The additional options for aggregate routes are the same as for static routes,
except there is an additional policy
option. By default, the router
activates an aggregate route with just one contributing route. The policy
option requires more contributing routes to be active.
show route <prefix> exact detail
shows the contributing routes for an
aggregate route.
Similar to aggregate routes. Generated routes are active when at least one
contributing (more specific) route is active. A generated route receives the
next-hop
of the primary contributing route. The route with the lowest
preference, then the lowest number prefix (not the lowest prefix length), is
selected as the primary contributing route.
Example; generated routes can be used to advertise a default route, only when a specific route is received from another router.

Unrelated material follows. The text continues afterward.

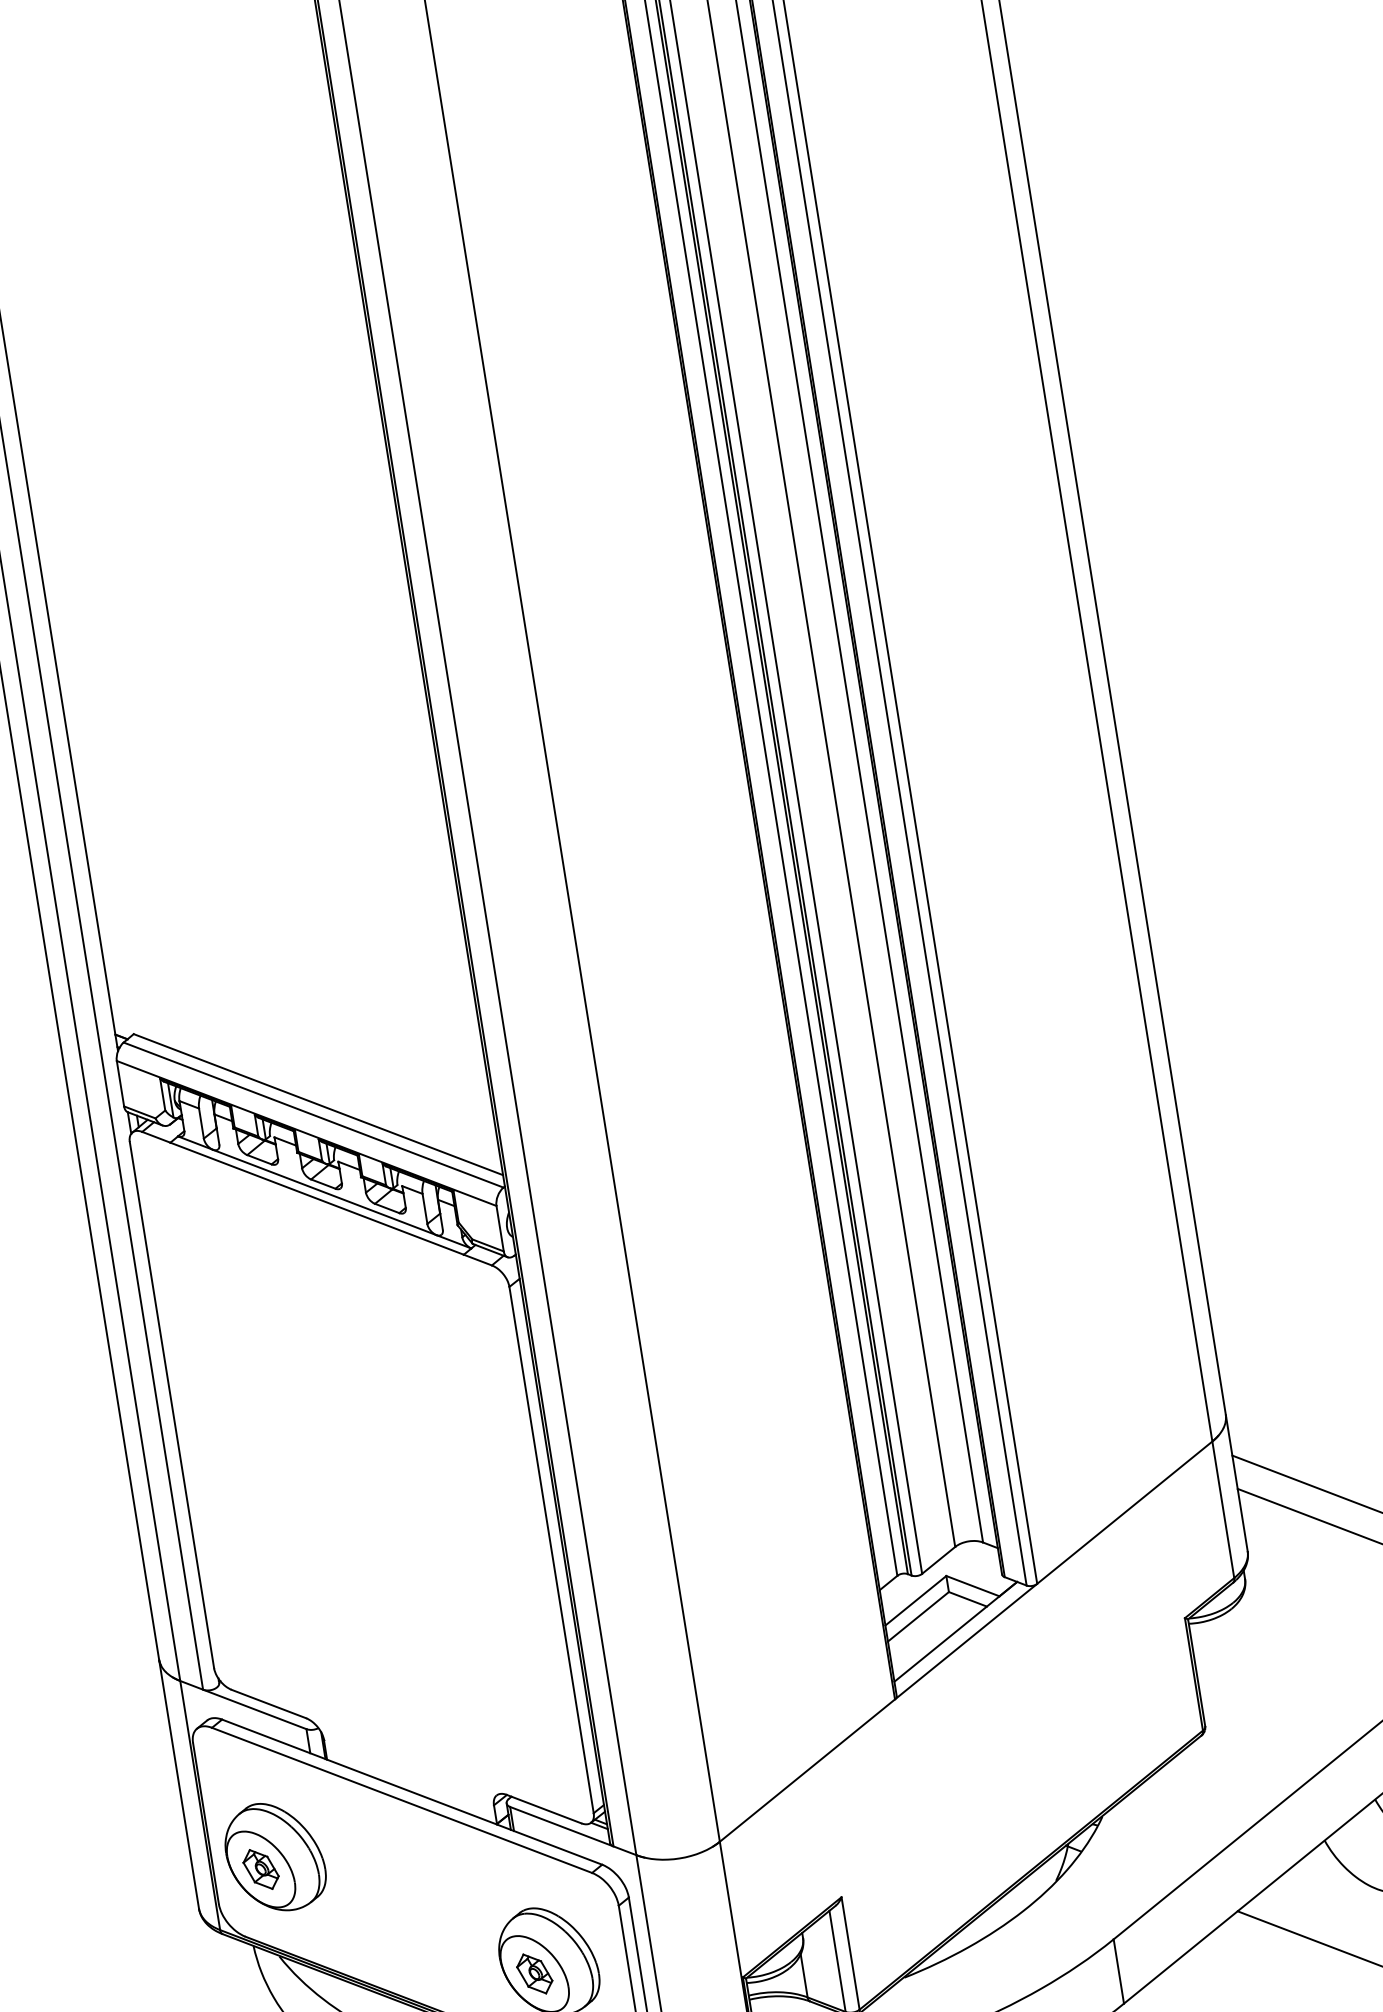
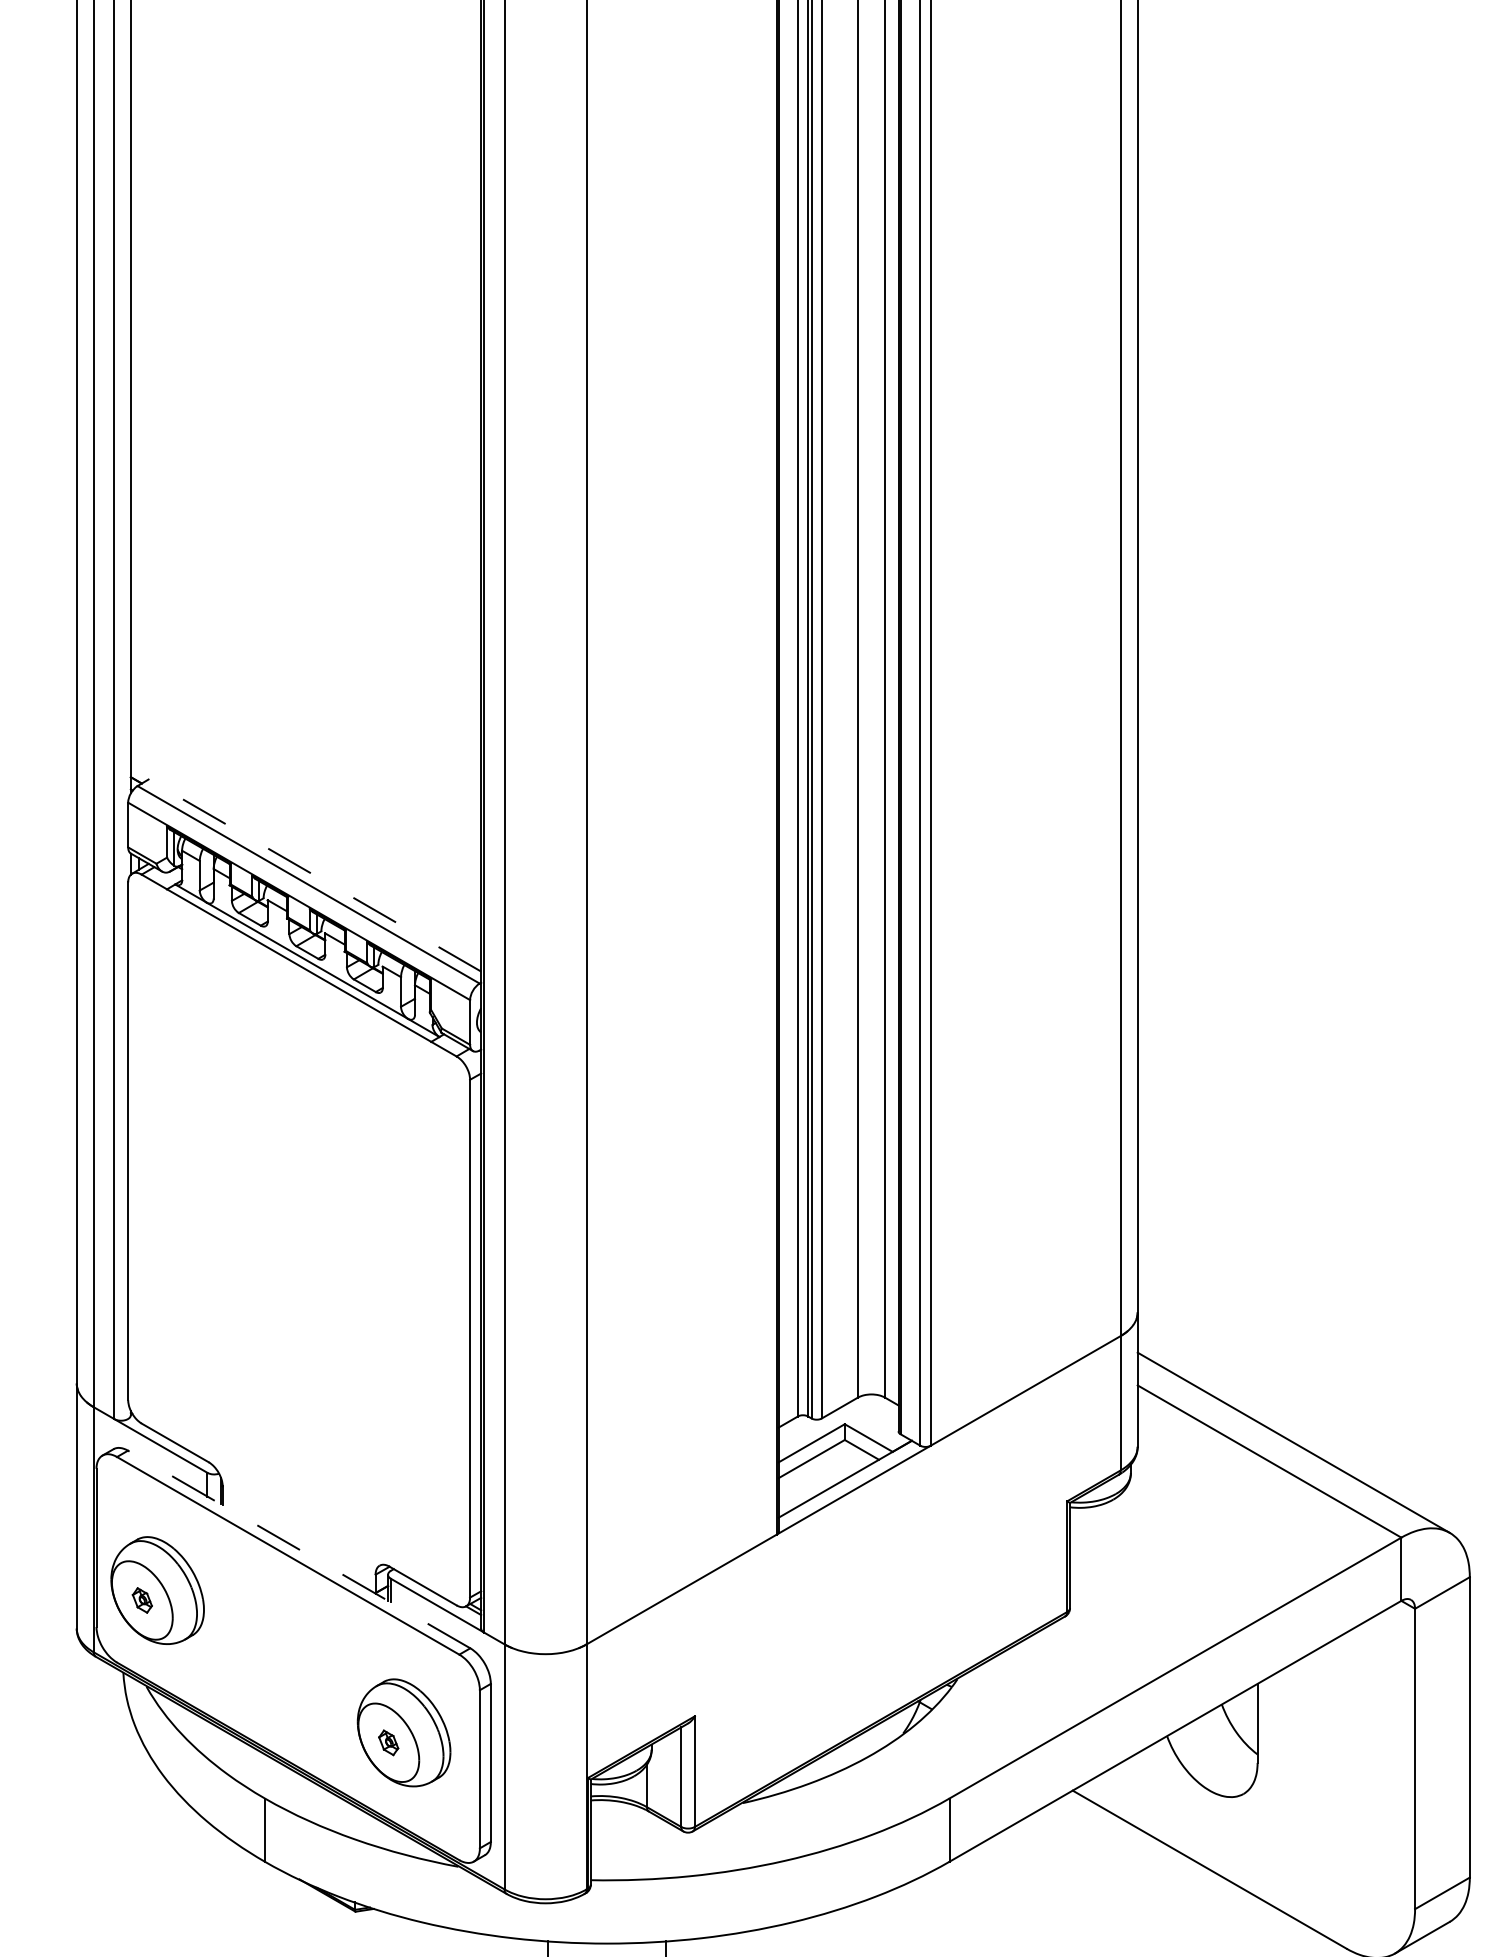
line: (318, 1104) -> (314, 875), solid -> dashed
line: (412, 1792) -> (299, 1549), solid -> dashed
part: (261, 1869) -> (142, 1600), size x0.6
part: (534, 1973) -> (388, 1742), size x0.6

Match a prefix advertised over BGP to this router, naming the rule to do so as
match-contributing-prefix
;
policy-options {
policy-statement match-contributing-prefix {
from {
protocol bgp;
route-filter 10.0.0.0/16 exact;
}
then accept;
}
term else-reject {
then reject;
}
Add a second policy to match the default generated route, to later export it to
OSPF. Note that aggregate
here matches both aggregate and generated routes;
policy-statement export-default {
term match-default {
from {
protocol aggregate;
route-filter 0.0.0.0/0 exact;
}
then accept;
}
}
}
Generate the default route if match-contributing-prefix
was matched;
routing-options {
generate {
defaults {
preference 130;
}
route 0.0.0.0/0 policy match-contributing-prefix;
}
}
Finally, export the default route into OSPF, which will only work if the route is generated above;
protocols ospf {
export export-default;
area 0.0.0.0 {
....
}
}
Addresses for which all routing information is ignored. These routes are normally sent by improperly configured systems.
routing-options {
show martians {
.... orlonger;
}
}
Use the allow
command to remove prefixes from the martians address list.